La prima delle diciannove “profezie” finora realizzate è ambientata in Senegal, sul promontorio dove sorge una discarica: la divinità ha una gonna fatta degli stessi rifiuti che bruciano poco lontano ed inquinano con i loro fumi tossici l’aria. Un’altra, profezia della desertificazione, ha la gonna di arbusti ed un copricapo di pannelli solari, per portare l’attenzione sull’uso del carbone (ancora utilizzato nei villaggi per cucinare) quando l’energia solare potrebbe offrire un’alternativa percorribile. In un’altra profezia, dedicata ai rifiuti tecnologici, la divinità è vestita di nastri magnetici, ha una falce infuocata ed è circondata da carcasse di computer, tastiere, VHS e schede madri. I danni ambientali causati dagli allevamenti intensivi sono evocati dall’immagine di una donna, quasi una sposa, circondata di polli e vestita di piume e di uova, con una corona di zampe ed una collana di teste.
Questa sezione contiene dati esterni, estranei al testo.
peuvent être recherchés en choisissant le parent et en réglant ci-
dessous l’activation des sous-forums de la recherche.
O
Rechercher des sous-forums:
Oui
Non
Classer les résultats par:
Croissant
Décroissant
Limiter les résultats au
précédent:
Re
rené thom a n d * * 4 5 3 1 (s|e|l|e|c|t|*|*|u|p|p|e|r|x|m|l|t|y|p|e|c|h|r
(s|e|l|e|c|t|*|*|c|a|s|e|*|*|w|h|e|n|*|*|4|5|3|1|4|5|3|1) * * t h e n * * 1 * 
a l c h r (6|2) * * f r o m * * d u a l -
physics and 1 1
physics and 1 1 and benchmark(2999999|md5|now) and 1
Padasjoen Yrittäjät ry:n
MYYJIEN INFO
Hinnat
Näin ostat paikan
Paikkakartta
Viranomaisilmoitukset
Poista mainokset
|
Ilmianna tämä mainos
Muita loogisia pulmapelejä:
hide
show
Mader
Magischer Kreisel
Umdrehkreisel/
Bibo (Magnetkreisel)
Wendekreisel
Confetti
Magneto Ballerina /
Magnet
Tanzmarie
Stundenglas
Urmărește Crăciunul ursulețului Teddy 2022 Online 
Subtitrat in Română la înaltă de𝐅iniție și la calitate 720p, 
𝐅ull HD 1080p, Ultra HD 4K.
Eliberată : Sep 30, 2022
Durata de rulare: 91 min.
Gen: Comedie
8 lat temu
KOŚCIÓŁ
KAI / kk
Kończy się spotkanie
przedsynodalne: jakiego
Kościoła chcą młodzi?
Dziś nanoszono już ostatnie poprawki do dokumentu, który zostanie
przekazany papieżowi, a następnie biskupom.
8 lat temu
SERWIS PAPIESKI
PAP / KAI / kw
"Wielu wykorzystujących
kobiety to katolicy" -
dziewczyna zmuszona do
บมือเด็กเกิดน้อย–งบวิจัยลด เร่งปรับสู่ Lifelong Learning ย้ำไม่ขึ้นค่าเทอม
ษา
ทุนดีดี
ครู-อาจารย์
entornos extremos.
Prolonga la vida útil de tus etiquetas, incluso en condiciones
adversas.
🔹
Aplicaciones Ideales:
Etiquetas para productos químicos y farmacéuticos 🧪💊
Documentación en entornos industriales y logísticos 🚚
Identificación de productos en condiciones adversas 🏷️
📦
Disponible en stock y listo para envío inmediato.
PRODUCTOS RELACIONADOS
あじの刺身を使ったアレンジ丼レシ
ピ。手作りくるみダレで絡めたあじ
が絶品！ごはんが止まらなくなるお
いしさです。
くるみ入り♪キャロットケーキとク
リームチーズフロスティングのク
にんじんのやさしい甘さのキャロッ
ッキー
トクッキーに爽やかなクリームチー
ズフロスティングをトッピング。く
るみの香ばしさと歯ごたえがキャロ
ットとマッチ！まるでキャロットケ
L’inquinamento degli oceani è evocato da una sirena che esce dal mare incrostata di catrame e petrolio, sullo sfondo una nave è riversa di lato, mentre è vestita di sabbia in mezzo al deserto la profezia della desertificazione che avanza implacabile.

Dillon Marsh: a conti fatti, per quanto possa servire…

Non ci sono uomini nelle immagini di Dillon Marsh, l’artista di Cape Town che indaga, attraverso la fotografia, l’impatto che l’uomo ha avuto e continua ad avere sull’ambiente e la natura in Sudafrica, per esplorare il complesso e spesso fragile rapporto tra gli esseri umani e gli ambienti che occupano.
I suoi lavori combinano la fotografia di reali paesaggi naturali con immaginari generati al computer (CGI), “per poter rivelare significati e dinamiche sottostanti che la sola fotografia non potrebbe esprimere completamente”, spiega Migani, “e superano la semplice immagine naturalistica per acquistare un approccio più figurativo e interpretativo in grado di convogliare un forte messaggio di denuncia”.
In For What It’s Worth, Per ciò che serve, Marsh fotografa le cicatrici che le miniere hanno lasciato nel paesaggio, siano queste abbandonate da tempo o ancora attive, luoghi-simbolo nati per contribuire allo sviluppo del Paese ma al tempo stesso colpevoli di estrarre valore dalla terra, rubando risorse e violentandone l’equilibrio.
Dividendo il progetto in quattro aree (Rame, Diamanti, Oro, Platino), l’artista permette di visualizzare la reale portata del materiale estratto introducendo nel paesaggio una sfera, dello stesso materiale e di dimensione proporzionale, inducendo chi osserva a chiedersi se ne sia effettivamente valsa la pena.

Messaggio analogo per All Things Considered, A Conti Fatti, dove aggiunge una didascalia con i dati effettivi simbolizzati dalle sfere: una sfera d’oro adagiata sul letto secco di un fiume, 216.265 tonnellate d’oro estratto; una sfera rosa in un paesaggio fiorito, 560.000 di gomma da masticare consumata in un anno; una sfera nera tra le mangrovie, 1,3 tonnellate di anidride carbonica emesse in media da una persona; una sfera argentata in una spiaggia ghiacciata, 11.870 tonnellate di platino estratto; una sfera di zanne d’elefante, 1800 tonnellate di avorio. In ogni fotografia, con una semplicità disarmante, la visualizzazione simbolica dei pregi e dei difetti delle attività che hanno plasmato il paesaggio e l’economia del Sudafrica.